Exercise requirements >>
1) In the passage on bioenergy villages, why were two different federal states chosen, and why Baden-Württemberg and Mecklenburg-Vorpommern in particular? Answer in one to three sentences.
2) Write out everything in the passage on bioenergy villages from "3.1 Studying bioenergy" down to "local added value.", word for word.

Reading text >>

★ ★ ★ ★ ★

The present paper contributes to the discussion on local heat transitions by exploring the interaction of actors and institutions in bioenergy villages via a qualitative in-depth exploratory multiple case study design. Exploratory case studies are suitable when “investigat[ing] distinct phenomena characterized by a lack of detailed preliminary research” (Mills et al. 2010, p. 372). Given the persistent “black box” that encompasses the role of local actor constellations and entrepreneurship in the heat transition outlined above, we use a research design and methods that allow us to generate hypotheses (Mills et al. 2010; Yin 2014). The data examined in this paper (see 3.2) are part of a larger qualitative study on bioenergy villages in which 16 in-depth semi-structured interviews were conducted with representatives of five bioenergy villages in the spring of 2022.

3.1 Studying bioenergy villages

We focus on bioenergy villages that are registered with the Agency for Renewable Raw Materials in order to ensure that our cases meet the following criteria:

  • At least 50% of the energy demand must be covered by bioenergy that is produced regionally, thereby increasing the local added value.

  • Citizens must be involved in the decision-making process and must actively support the idea of the bioenergy village.

  • Bioenergy plants must be at least partially owned by heat customers or local farmers.

  • Measures of energy efficiency and energy saving must be regularly reviewed and implemented.

  • Other forms of renewable energy can also be used (FNR 2023).

We take the fulfilment of these criteria as an indicator of the contribution of a bioenergy village to the German heat transition, which is examined in detail below. Given the exploratory nature of our study, the selection of cases was based on the similarity of the dependent variable (Lauth et al. 2015, pp. 65–66). The independent variables are the conditions that led a bioenergy village to contribute to the heat transition, which are represented by actors and institutions (as explained in Sect. 2).

For the case selection, two different federal states were chosen in order to analyse possible influences at the regional level. Baden-Württemberg and Mecklenburg-Vorpommern were of particular interest as they differ significantly not only in terms of structural characteristics, but also in terms of the number of existing bioenergy villages, as shown in Table 1.

Table 1 Regional structure of the bioenergy villages

In a second step, we identified typical bioenergy villages in Mecklenburg-Vorpommern (Northern Germany) and Baden-Württemberg (Southern Germany) using the FNR database, which contains datasheets on all registered bioenergy villages. Four criteria were defined for the selection of typical cases:

  • The bioenergy village must have or have had a biogas plant.

  • The biogas plant must have been commissioned before 2012.

  • The number of residents in the bioenergy village must range from 300 to 2300.

  • The bioenergy village must be located in different districts.

Based on the availability of data as well as the availability and willingness of interview partners, five bioenergy villages were subsequently selected. Table 2 provides an overview of the FNR criteria as well as the sociodemographic and geographic characteristics of the selected bioenergy villages. While Rosenow and Bollewick are located in Northern Germany, Lampertsweiler, Wolpertshausen, and Mauenheim are located in Southern Germany.

★ ★ ★ ★ ★

Supplied data >>
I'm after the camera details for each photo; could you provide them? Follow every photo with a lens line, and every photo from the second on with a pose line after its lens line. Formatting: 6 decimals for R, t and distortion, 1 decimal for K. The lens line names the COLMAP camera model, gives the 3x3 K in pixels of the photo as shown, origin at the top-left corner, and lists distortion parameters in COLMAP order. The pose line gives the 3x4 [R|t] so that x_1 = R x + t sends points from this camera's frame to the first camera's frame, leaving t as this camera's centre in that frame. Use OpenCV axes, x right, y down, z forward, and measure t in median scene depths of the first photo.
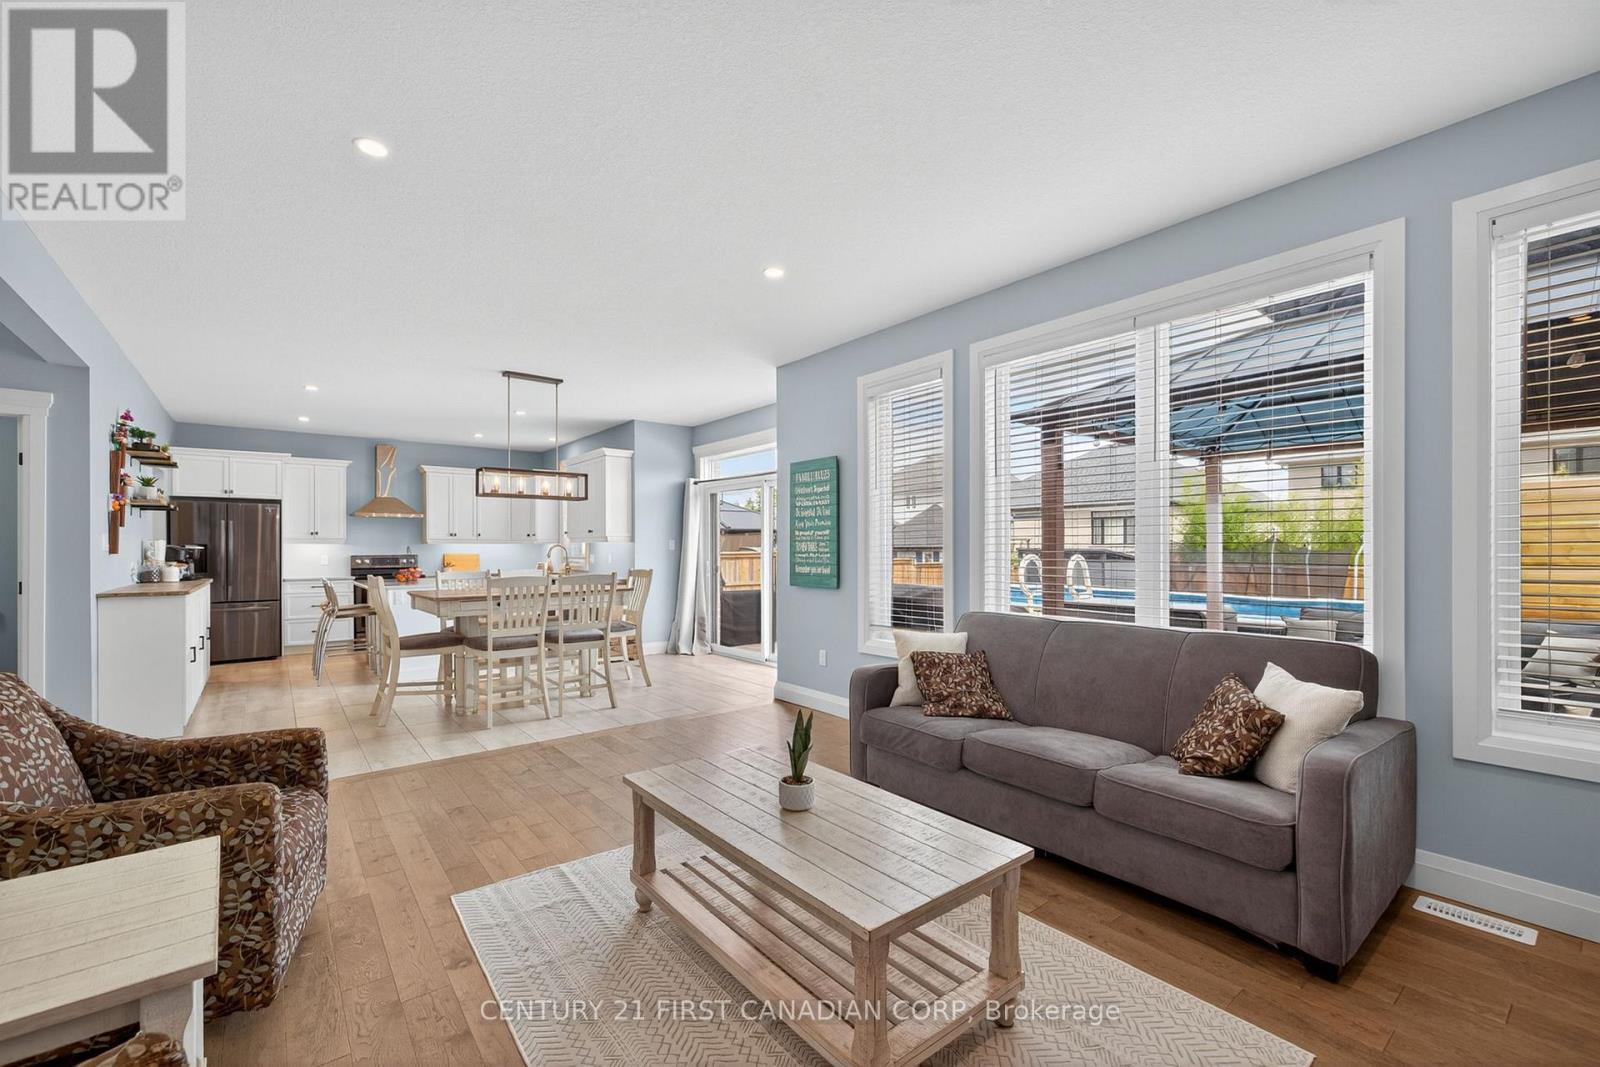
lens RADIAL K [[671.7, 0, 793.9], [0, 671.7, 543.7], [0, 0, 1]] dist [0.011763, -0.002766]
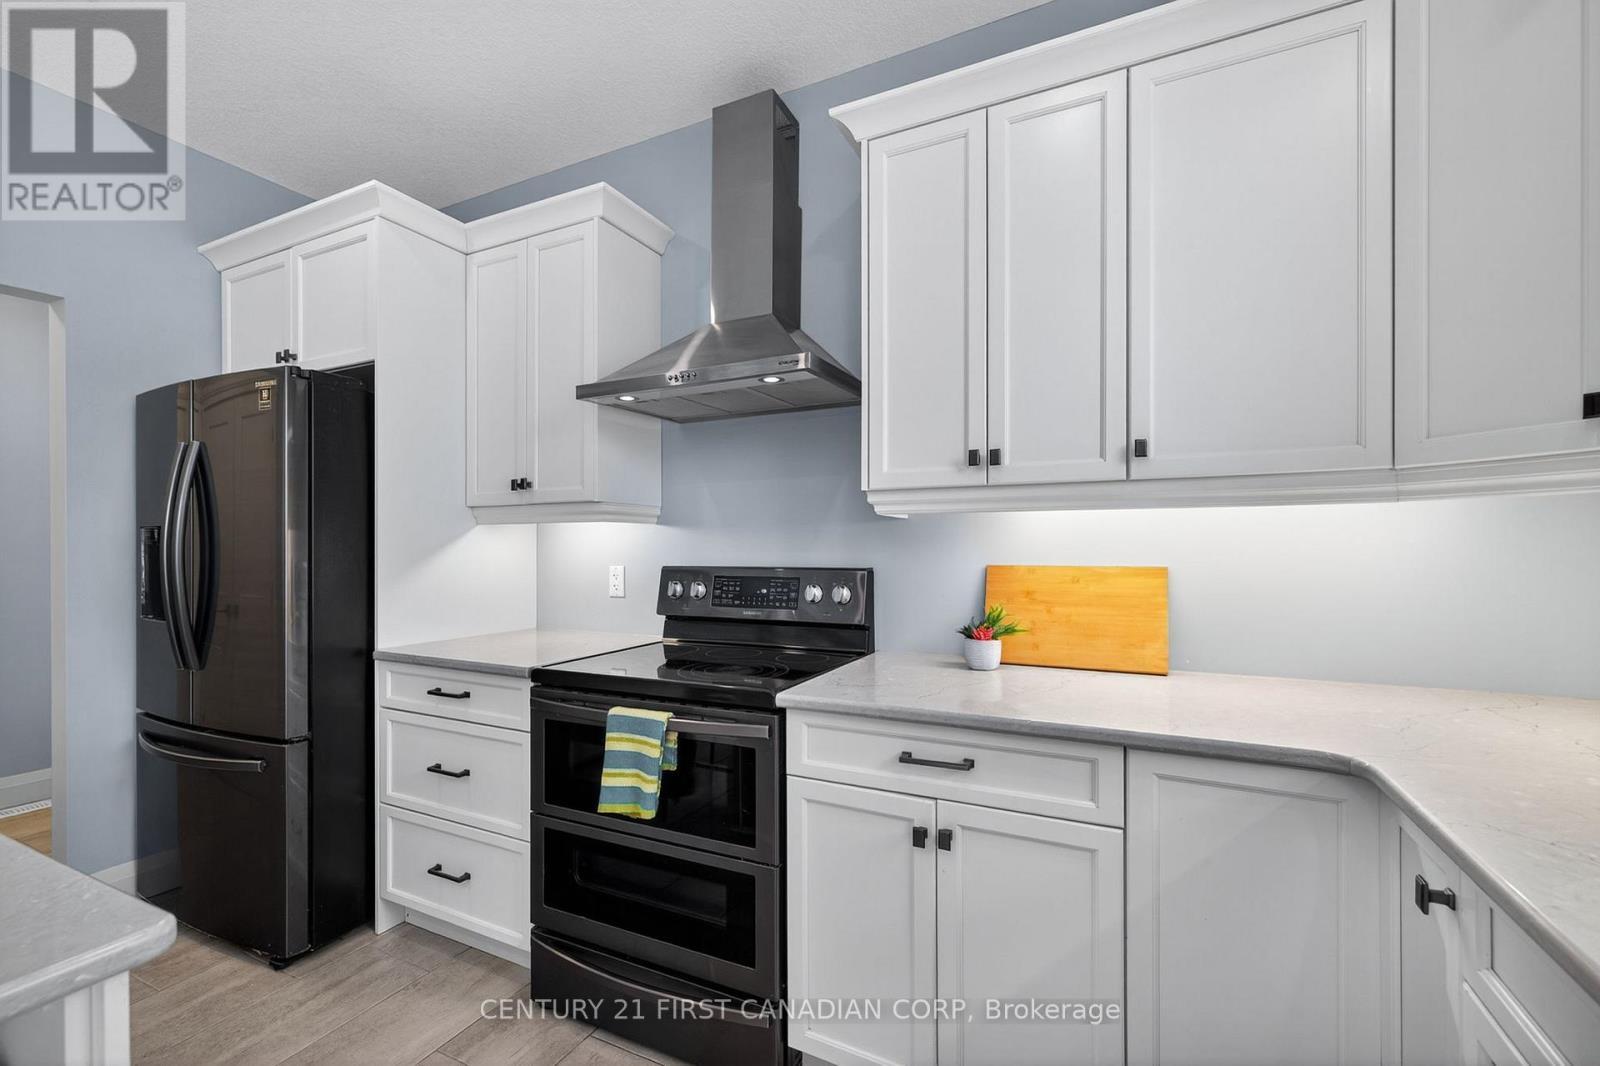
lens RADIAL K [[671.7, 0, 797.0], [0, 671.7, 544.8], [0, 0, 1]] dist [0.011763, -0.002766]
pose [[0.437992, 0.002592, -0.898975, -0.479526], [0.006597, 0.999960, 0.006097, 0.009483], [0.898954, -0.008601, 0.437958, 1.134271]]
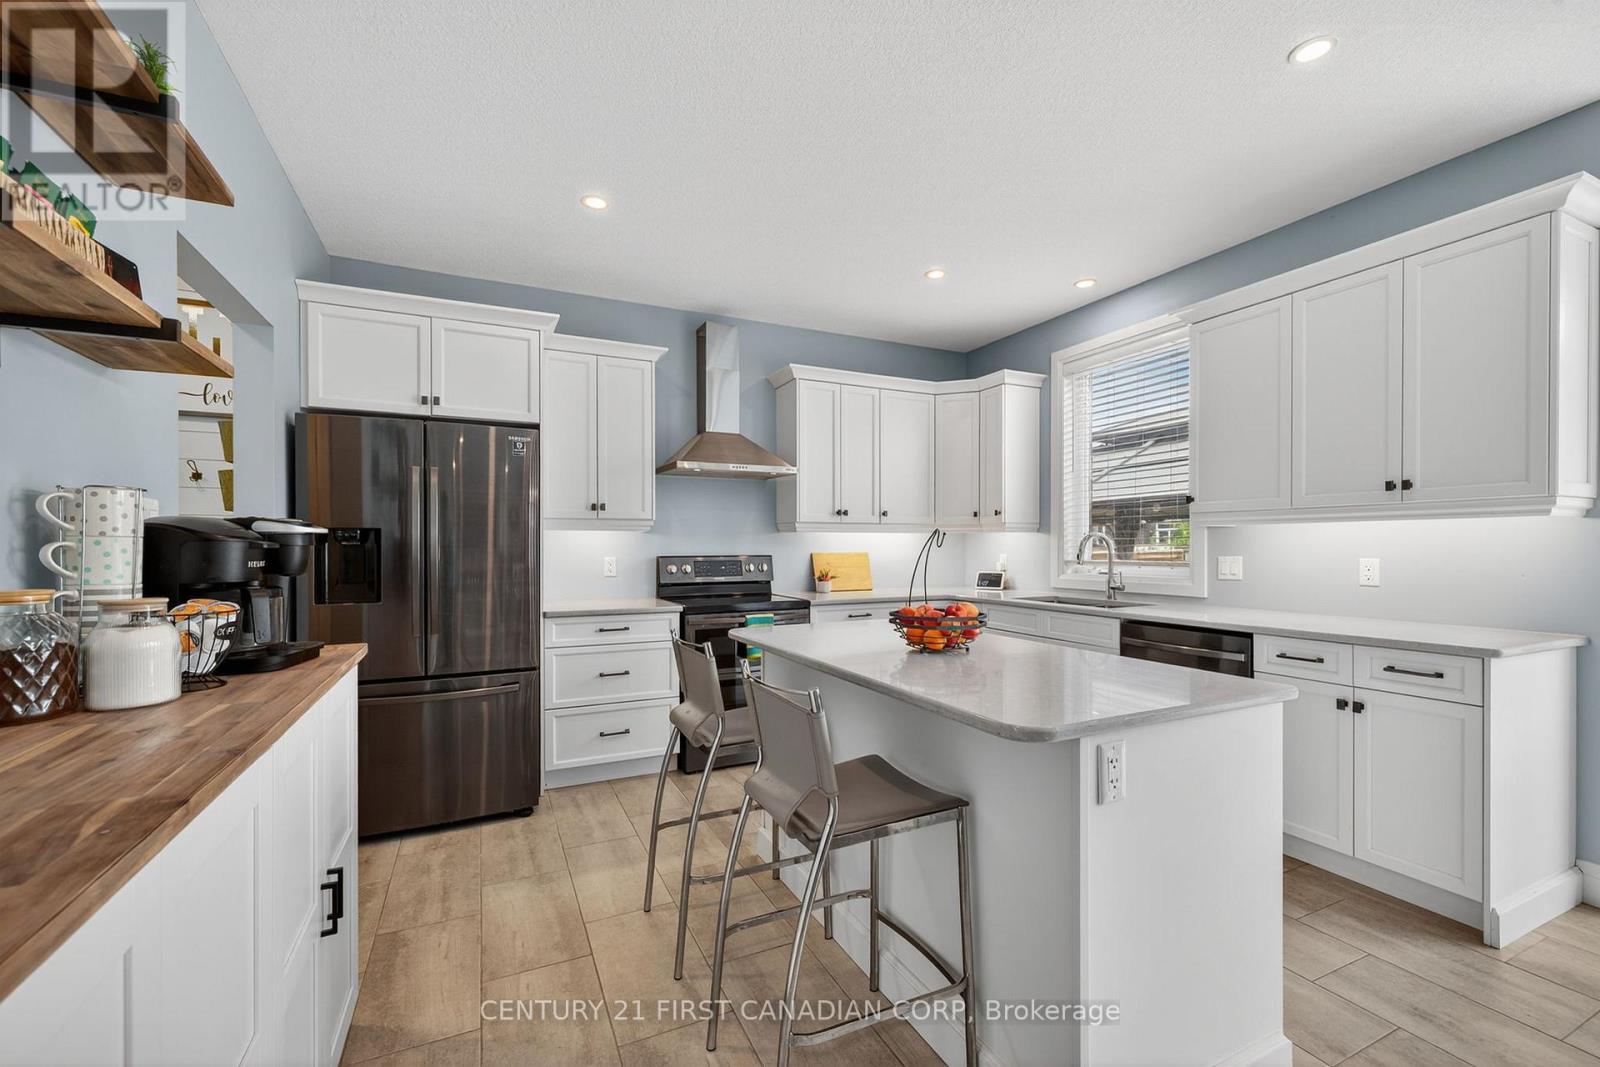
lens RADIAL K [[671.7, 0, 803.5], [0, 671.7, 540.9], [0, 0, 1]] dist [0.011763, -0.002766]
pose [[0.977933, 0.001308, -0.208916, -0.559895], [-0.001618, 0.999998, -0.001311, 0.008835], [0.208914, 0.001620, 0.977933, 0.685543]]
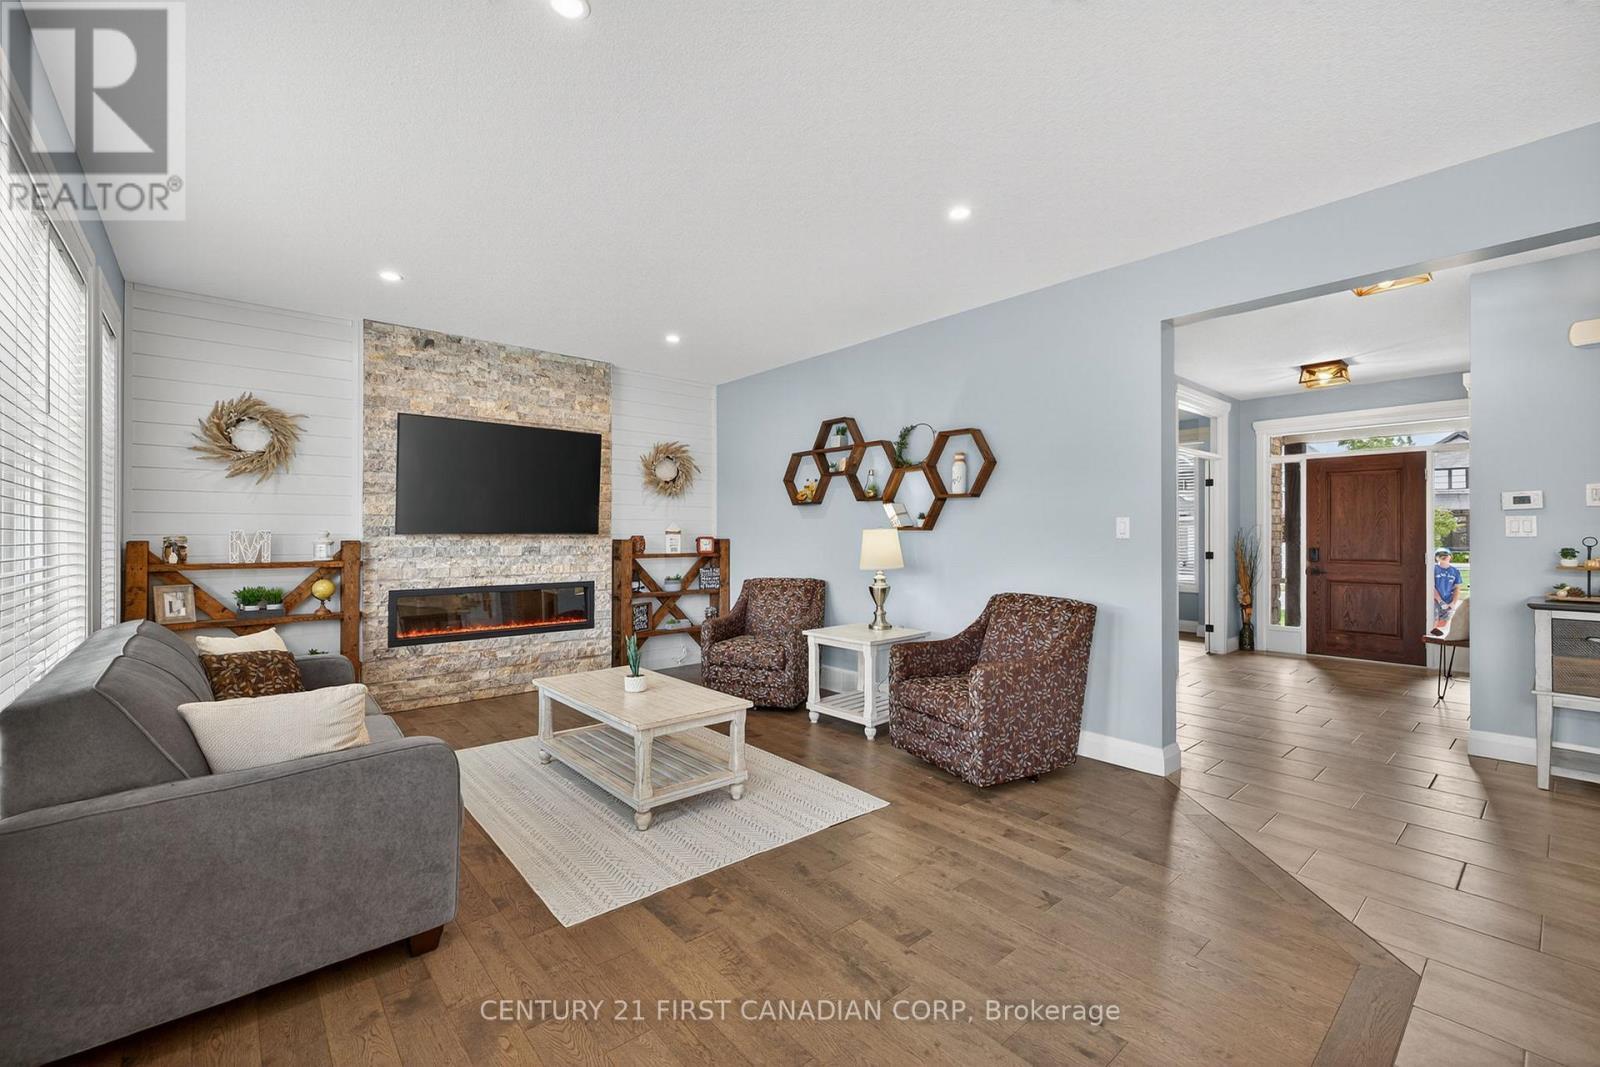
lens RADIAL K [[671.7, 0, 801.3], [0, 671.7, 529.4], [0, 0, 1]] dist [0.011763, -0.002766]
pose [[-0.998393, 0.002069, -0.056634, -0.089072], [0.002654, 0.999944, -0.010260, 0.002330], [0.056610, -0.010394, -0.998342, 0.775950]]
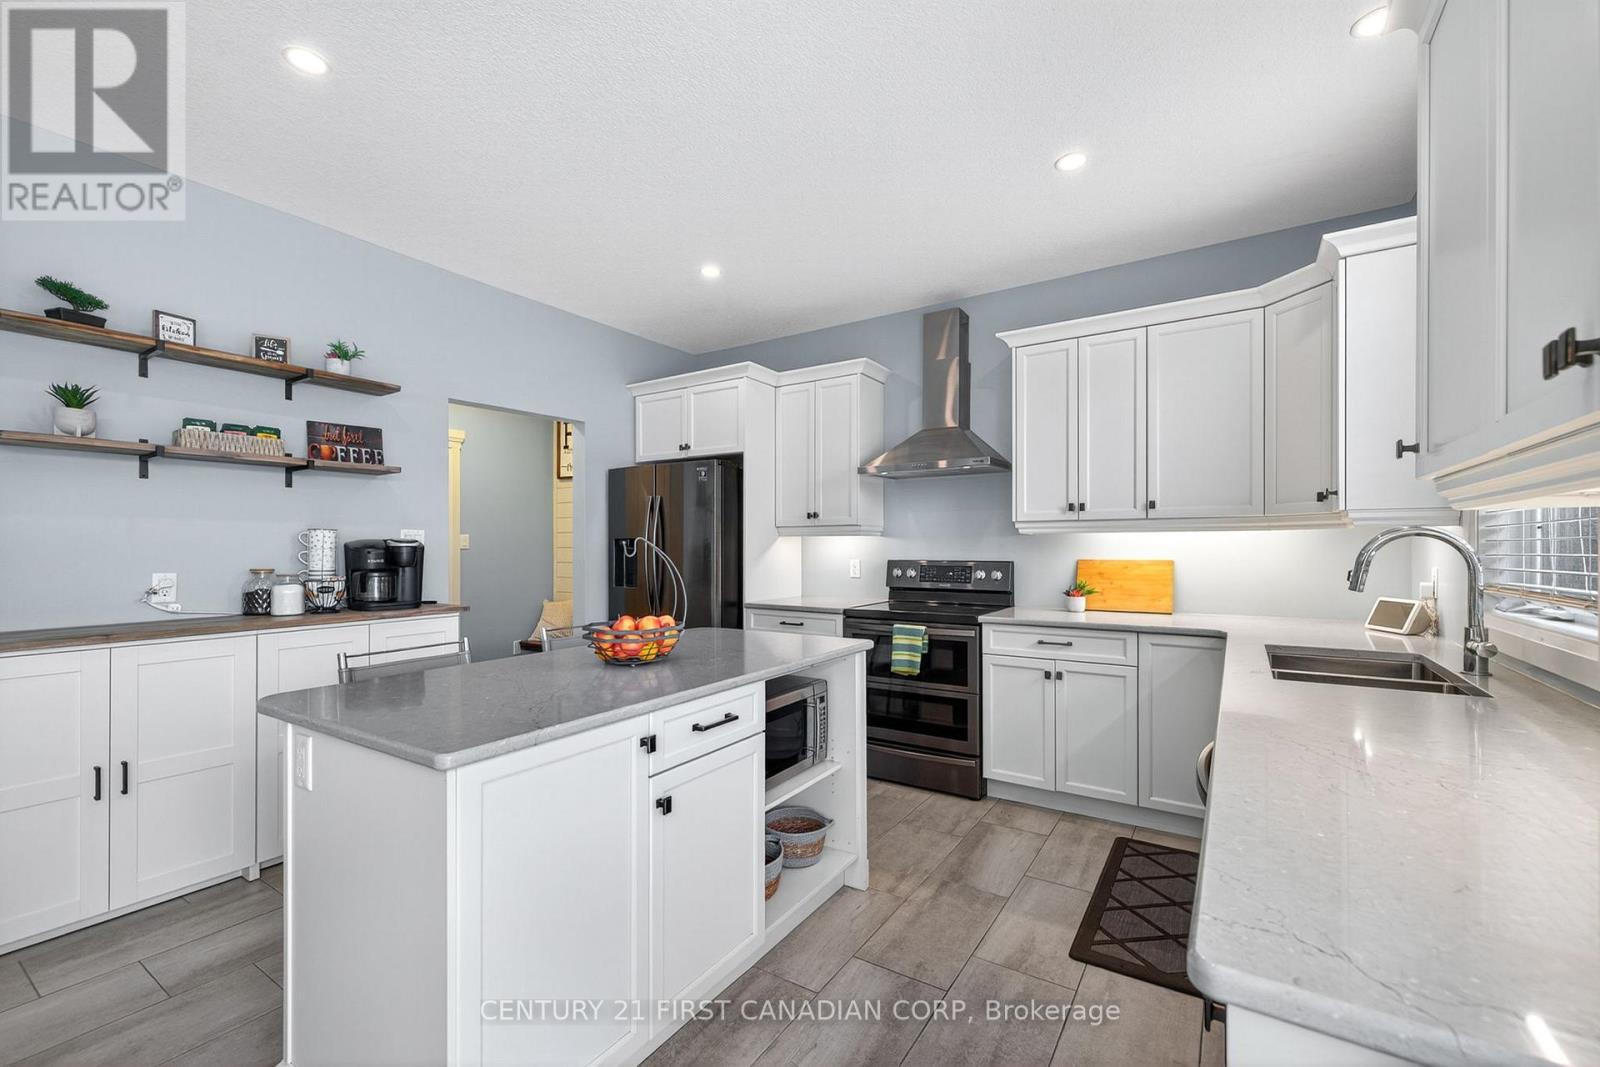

★ ★ ★ ★ ★

Answers for each item >>
1) Two federal states were chosen so that possible influences at the regional level could be analyzed. Baden-Württemberg and Mecklenburg-Vorpommern were of particular interest because they differ significantly in their structural characteristics and in the number of existing bioenergy villages.

2)
3.1 Studying bioenergy villages

We focus on bioenergy villages that are registered with the Agency for Renewable Raw Materials in order to ensure that our cases meet the following criteria:

  • At least 50% of the energy demand must be covered by bioenergy that is produced regionally, thereby increasing the local added value.